This is a template for a hypnosis protocol, though by no means is it set in stone, but only one of a dozen different approaches. The
1)Progressive muscle relaxation
Preparation for hypnosis involves the exercise of Progressive Muscle Relaxation. The purpose of this exercise is to experience and train the body and mind to be able to relax at will, fully and deeply. This exercise for an actress can be practiced as a starting point before learning lines or rehearsing. It should not be used, however, before performance as it is too relaxing.
2) Breathing control
This exercise is an important crisis management exercise in order to prevent ‘choking’ and help bring the body back under control after a possible stressful moment. It is practiced by breathing in, holding the breath for a few seconds and then breathing out slowly, under control, to a self talk word such as “Easy, easy …”
3) Concentration and focus
In the pre-performance hubbub of a stage play, in a large theatre, in front of an audience of hundreds, it is quite normal for negative self talk to intrude and concentration to wane. Levels of concentration are discussed; at level 3, normal everyday interaction with colleagues, level 2, sitting in the dressing room being made up, and level 1, just about to go on stage.

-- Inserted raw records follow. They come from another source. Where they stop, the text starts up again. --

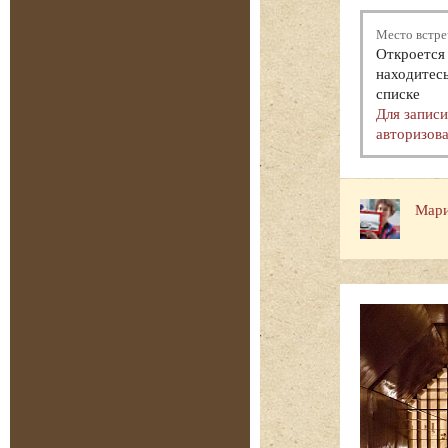
Место встре
Откроется 
находитесь
списке
Для запис
авторизова
Мари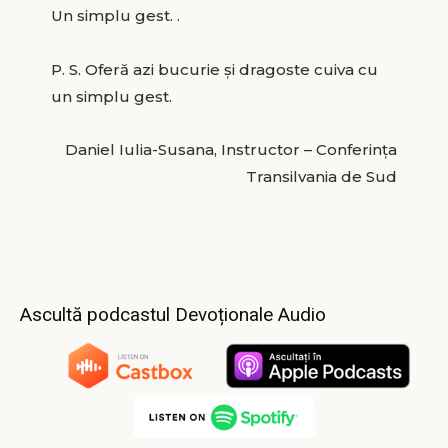
Un simplu gest. .
P. S. Oferă azi bucurie și dragoste cuiva cu
un simplu gest.
Daniel Iulia-Susana, Instructor – Conferința
Transilvania de Sud
Ascultă podcastul Devoționale Audio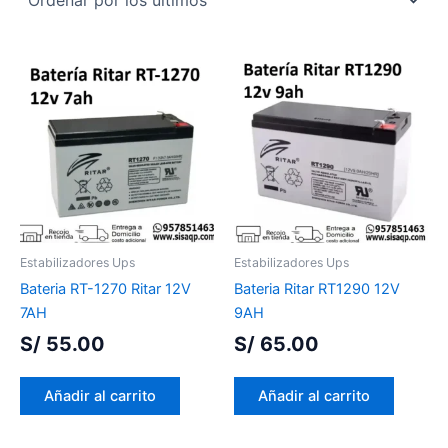
Estabilizadores Ups
Estabilizadores Ups
Bateria RT-1270 Ritar 12V
Bateria Ritar RT1290 12V
7AH
9AH
S/
55.00
S/
65.00
Añadir al carrito
Añadir al carrito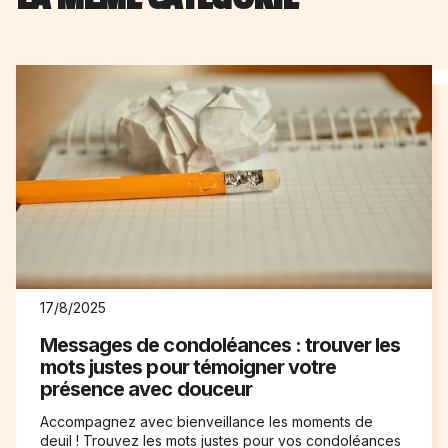
17/8/2025
Messages de condoléances : trouver les
mots justes pour témoigner votre
présence avec douceur
Accompagnez avec bienveillance les moments de
deuil ! Trouvez les mots justes pour vos condoléances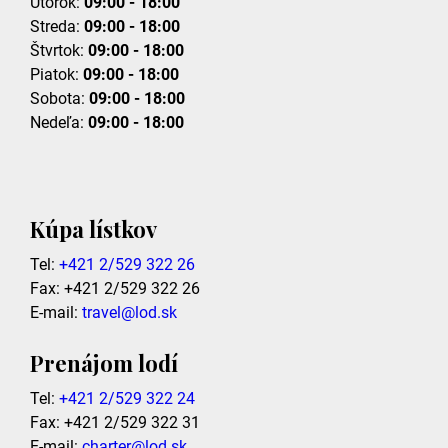
Utorok:
09:00 - 18:00
Streda:
09:00 - 18:00
Štvrtok:
09:00 - 18:00
Piatok:
09:00 - 18:00
Sobota:
09:00 - 18:00
Nedeľa:
09:00 - 18:00
Kúpa lístkov
Tel:
+421 2/529 322 26
Fax: +421 2/529 322 26
E-mail:
travel@lod.sk
Prenájom lodí
Tel:
+421 2/529 322 24
Fax: +421 2/529 322 31
E-mail:
charter@lod.sk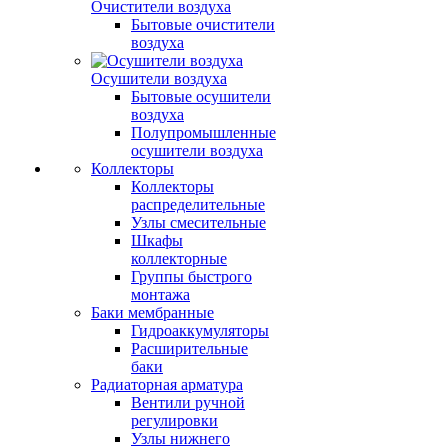
Очистители воздуха
Бытовые очистители
воздуха
Осушители воздуха
Бытовые осушители
воздуха
Полупромышленные
осушители воздуха
Коллекторы
Коллекторы
распределительные
Узлы смесительные
Шкафы
коллекторные
Группы быстрого
монтажа
Баки мембранные
Гидроаккумуляторы
Расширительные
баки
Радиаторная арматура
Вентили ручной
регулировки
Узлы нижнего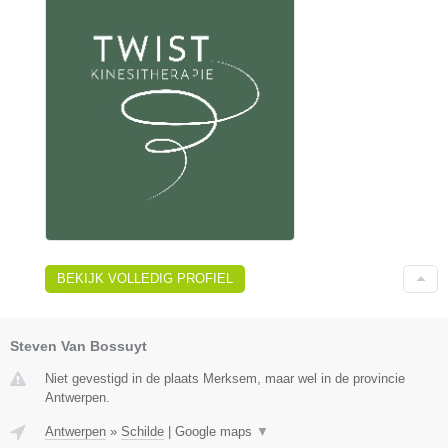
BEKIJK VOLLEDIG PROFIEL
Steven Van Bossuyt
Niet gevestigd in de plaats Merksem, maar wel in de provincie
Antwerpen.
Antwerpen
»
Schilde
|
Google maps
▼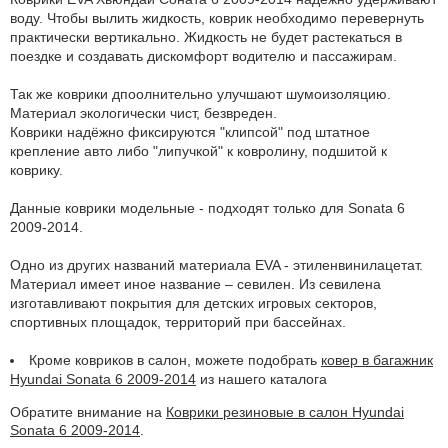
воду. Чтобы вылить жидкость, коврик необходимо перевернуть
практически вертикально. Жидкость не будет растекаться в
поездке и создавать дискомфорт водителю и пассажирам.
Так же коврики дпоолнительно улучшают шумоизоляцию.
Материал экологически чист, безвреден.
Коврики надёжно фиксируются "клипсой" под штатное
крепление авто либо "липучкой" к ковролину, подшитой к
коврику.
Данные коврики модельные - подходят только для Sonata 6
2009-2014.
Одно из других названий материала EVA - этиленвинилацетат.
Материал имеет иное название – севилен. Из севилена
изготавливают покрытия для детских игровых секторов,
спортивных площадок, территорий при бассейнах.
Кроме ковриков в салон, можете подобрать
ковер в багажник
Hyundai Sonata 6 2009-2014
из нашего каталога
Обратите внимание на
Коврики резиновые в салон Hyundai
Sonata 6 2009-2014
.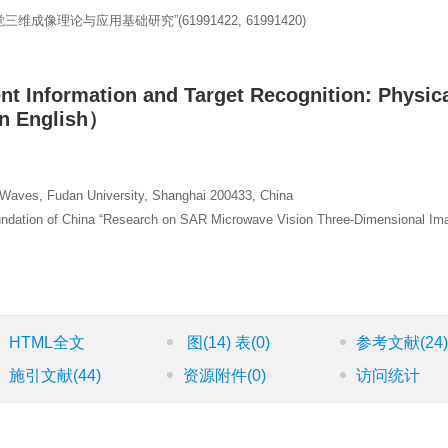
理论与应用基础研究”(61991422, 61991420)
nt Information and Target Recognition: Physic
in English）
c Waves, Fudan University, Shanghai 200433, China
undation of China “Research on SAR Microwave Vision Three-Dimensional Im
HTML全文
图
(14)
表
(0)
参考文献
(24
施引文献
(44)
资源附件
(0)
访问统计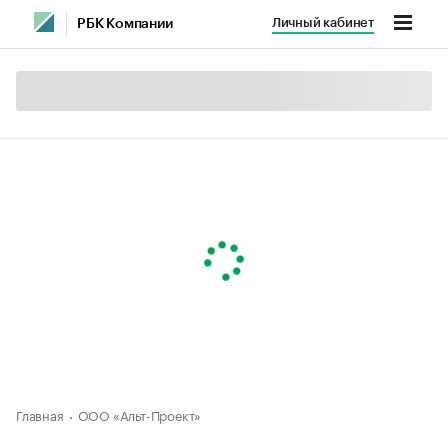
Личный кабинет
РБК Компании
Главная
ООО «Альт-Проект»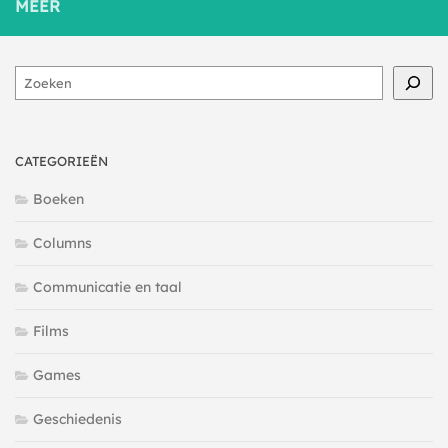
MEER
Zoeken
CATEGORIEËN
Boeken
Columns
Communicatie en taal
Films
Games
Geschiedenis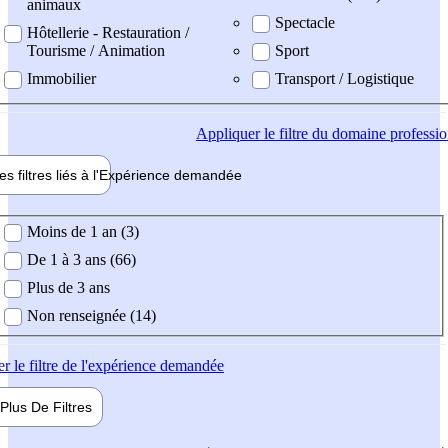
animaux
Spectacle
Hôtellerie - Restauration /
Tourisme / Animation
Sport
Immobilier
Transport / Logistique
Appliquer
le filtre du domaine professi
es filtres liés à l'
Expérience
demandée
ience demandée
Moins de 1 an (3)
De 1 à 3 ans (66)
Plus de 3 ans
Non renseignée (14)
er
le filtre de l'expérience demandée
Plus De
Filtres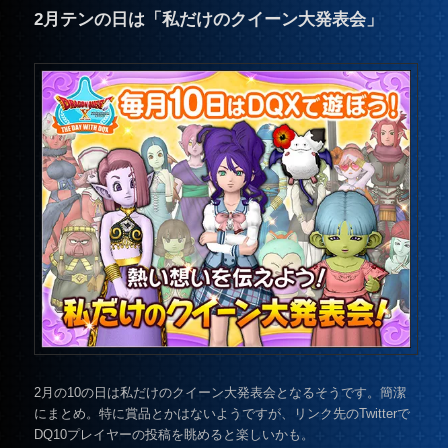
2月テンの日は「私だけのクイーン大発表会」
2月の10の日は私だけのクイーン大発表会となるそうです。簡潔
にまとめ。特に賞品とかはないようですが、リンク先のTwitterで
DQ10プレイヤーの投稿を眺めると楽しいかも。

The immediate pre-performance level of concentration is level 1 and accompanied by a self talk word.
4) Imagery or mental rehearsal
Mental rehearsal is the practice of rehearsing the actions prior to going on to the stage (or surgical arena or ball field) so that at that important time, the mind is perfectly happy that everything had been learned, is in order, is known, is rehearsed and can be conducted faultlessly. Mental rehearsal can be practiced over and over again at any time in order to reinforce the actual start of the performance.